Hi, I’m working on developing a library similar to torchvision for geospatial data. Think multi-spectral satellite imagery datasets/transforms/pre-trained models.
When perusing the torchvision source code, I noticed that there are a lot of inconsistencies due to the long history of development and changing needs of users. For example:
- Datasets return images and targets, or images and masks and classes, or images and dicts with bounding boxes
- Datasets accept transform, target_transform, and/or transforms
- Transforms support PIL Images and/or torch Tensors
- Transforms subclass object, or nn.Module (for TorchScript support)

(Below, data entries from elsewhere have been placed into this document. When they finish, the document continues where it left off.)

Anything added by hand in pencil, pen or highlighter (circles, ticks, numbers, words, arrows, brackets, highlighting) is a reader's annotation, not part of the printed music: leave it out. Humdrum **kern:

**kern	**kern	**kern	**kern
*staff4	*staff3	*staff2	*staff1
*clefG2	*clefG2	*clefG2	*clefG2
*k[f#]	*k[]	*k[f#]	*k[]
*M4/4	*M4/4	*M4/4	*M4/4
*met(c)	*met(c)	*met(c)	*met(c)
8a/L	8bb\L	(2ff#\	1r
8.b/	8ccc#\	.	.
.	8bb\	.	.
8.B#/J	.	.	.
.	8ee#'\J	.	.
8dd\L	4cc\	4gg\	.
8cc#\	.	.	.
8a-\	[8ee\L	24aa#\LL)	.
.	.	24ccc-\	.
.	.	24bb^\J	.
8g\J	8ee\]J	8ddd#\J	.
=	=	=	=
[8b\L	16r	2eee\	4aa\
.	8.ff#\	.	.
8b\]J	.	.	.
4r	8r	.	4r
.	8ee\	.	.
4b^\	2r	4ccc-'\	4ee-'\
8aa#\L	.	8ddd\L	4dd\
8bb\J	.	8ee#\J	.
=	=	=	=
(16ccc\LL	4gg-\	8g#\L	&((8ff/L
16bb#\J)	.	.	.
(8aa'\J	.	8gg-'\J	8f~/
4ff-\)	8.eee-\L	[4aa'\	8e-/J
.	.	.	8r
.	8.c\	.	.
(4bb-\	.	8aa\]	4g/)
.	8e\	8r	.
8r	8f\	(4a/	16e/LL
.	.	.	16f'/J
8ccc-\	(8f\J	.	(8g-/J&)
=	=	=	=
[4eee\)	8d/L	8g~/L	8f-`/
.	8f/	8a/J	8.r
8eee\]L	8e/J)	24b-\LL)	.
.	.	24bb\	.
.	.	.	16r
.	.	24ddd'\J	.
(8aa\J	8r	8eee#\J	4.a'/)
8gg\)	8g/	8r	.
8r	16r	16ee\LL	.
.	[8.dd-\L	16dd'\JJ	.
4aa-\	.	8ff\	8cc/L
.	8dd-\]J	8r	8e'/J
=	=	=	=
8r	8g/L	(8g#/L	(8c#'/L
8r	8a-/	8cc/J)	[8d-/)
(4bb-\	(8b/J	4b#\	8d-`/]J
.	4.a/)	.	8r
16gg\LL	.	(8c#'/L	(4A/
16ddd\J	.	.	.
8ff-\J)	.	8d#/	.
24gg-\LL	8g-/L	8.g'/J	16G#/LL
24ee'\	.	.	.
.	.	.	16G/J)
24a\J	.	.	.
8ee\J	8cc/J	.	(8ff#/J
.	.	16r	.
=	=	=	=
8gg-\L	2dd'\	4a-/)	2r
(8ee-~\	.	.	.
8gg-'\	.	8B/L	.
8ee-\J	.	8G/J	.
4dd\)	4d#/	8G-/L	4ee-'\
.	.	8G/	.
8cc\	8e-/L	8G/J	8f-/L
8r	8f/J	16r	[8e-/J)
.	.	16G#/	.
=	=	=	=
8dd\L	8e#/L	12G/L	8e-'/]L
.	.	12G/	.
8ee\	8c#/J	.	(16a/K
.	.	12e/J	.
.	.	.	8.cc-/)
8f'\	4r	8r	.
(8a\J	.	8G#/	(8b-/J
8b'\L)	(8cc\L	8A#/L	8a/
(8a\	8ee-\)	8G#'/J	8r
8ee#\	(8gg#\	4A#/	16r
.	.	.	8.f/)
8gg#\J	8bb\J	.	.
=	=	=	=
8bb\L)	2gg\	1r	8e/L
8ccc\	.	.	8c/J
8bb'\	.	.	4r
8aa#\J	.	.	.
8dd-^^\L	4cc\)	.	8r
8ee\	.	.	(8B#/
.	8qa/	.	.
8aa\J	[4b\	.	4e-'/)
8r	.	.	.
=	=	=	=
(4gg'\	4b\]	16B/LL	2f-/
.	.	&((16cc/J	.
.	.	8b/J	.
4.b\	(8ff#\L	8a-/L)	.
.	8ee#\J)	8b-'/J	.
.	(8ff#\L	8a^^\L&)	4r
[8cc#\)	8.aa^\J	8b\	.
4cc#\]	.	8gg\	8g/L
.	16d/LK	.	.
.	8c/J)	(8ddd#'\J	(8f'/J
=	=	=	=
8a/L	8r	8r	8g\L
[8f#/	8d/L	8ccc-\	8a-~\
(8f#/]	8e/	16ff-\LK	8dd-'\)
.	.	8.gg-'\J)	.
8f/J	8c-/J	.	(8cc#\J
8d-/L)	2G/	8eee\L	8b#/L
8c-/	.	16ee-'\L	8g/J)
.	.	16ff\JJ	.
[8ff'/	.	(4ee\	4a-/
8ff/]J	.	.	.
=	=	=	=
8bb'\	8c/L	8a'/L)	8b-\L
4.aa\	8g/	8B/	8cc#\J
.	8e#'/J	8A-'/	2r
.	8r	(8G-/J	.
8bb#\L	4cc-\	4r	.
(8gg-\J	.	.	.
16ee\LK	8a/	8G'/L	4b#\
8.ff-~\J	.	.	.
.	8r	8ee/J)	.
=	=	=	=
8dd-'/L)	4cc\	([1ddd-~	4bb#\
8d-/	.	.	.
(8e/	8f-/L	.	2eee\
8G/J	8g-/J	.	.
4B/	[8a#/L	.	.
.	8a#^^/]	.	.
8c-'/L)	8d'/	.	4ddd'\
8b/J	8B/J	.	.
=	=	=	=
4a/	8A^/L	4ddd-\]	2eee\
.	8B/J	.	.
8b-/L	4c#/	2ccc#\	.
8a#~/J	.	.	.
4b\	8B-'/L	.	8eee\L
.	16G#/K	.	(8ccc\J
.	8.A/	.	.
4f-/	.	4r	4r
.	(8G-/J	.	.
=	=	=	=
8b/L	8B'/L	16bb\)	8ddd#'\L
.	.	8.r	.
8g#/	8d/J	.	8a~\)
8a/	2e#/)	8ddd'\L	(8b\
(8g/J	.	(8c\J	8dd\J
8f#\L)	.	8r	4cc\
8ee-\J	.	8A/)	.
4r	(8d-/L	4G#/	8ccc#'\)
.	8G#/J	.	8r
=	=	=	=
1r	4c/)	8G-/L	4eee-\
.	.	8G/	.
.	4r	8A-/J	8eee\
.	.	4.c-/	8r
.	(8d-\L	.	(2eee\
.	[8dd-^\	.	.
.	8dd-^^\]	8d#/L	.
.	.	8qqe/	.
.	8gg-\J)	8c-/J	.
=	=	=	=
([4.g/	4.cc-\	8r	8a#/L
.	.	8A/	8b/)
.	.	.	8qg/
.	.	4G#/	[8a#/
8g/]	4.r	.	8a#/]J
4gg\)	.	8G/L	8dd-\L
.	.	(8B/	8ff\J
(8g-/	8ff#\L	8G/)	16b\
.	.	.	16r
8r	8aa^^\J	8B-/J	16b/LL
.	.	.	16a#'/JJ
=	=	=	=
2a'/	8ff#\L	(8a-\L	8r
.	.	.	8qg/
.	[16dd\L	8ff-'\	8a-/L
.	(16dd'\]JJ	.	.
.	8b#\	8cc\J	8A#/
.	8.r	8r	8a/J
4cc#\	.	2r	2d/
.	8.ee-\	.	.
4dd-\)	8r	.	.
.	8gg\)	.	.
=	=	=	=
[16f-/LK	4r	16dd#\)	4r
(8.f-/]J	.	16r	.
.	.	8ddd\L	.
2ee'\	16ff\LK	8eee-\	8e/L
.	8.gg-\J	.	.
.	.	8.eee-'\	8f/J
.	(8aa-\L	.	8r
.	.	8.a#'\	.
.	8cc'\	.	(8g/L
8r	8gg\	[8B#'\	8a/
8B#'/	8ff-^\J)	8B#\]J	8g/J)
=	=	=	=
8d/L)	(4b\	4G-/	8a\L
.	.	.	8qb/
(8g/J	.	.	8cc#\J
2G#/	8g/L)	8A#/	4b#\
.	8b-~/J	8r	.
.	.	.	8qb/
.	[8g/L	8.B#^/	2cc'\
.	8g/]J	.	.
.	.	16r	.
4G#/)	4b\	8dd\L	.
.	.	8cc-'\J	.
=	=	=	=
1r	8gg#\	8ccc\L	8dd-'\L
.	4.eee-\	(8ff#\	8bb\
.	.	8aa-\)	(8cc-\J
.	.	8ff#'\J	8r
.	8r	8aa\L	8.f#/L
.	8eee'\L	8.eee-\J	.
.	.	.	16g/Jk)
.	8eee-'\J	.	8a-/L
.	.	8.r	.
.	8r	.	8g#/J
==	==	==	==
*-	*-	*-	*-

My question is, if you were going to write a library like torchvision from scratch, which of these are state-of-the-art best practices, and which of these are just leftover for backwards compatibility? Is best practice to write all new transforms as a subclass of nn.Module, or is there some advantage to more generic object transforms? Since I’m working with multi-spectral imagery, PIL Images won’t work at all, so I’ll likely write all transforms for torch Tensors. If I want consistency between datasets and transforms for various tasks (object detection, instance segmentation, etc.), should all datasets return (and all transforms accept) dicts with keys for possible components (image, mask, bounding boxes, class labels, etc.)?
I’m also curious what other issues the torchvision developers have faced over the years and how they solved them. Would love to meet over a video call.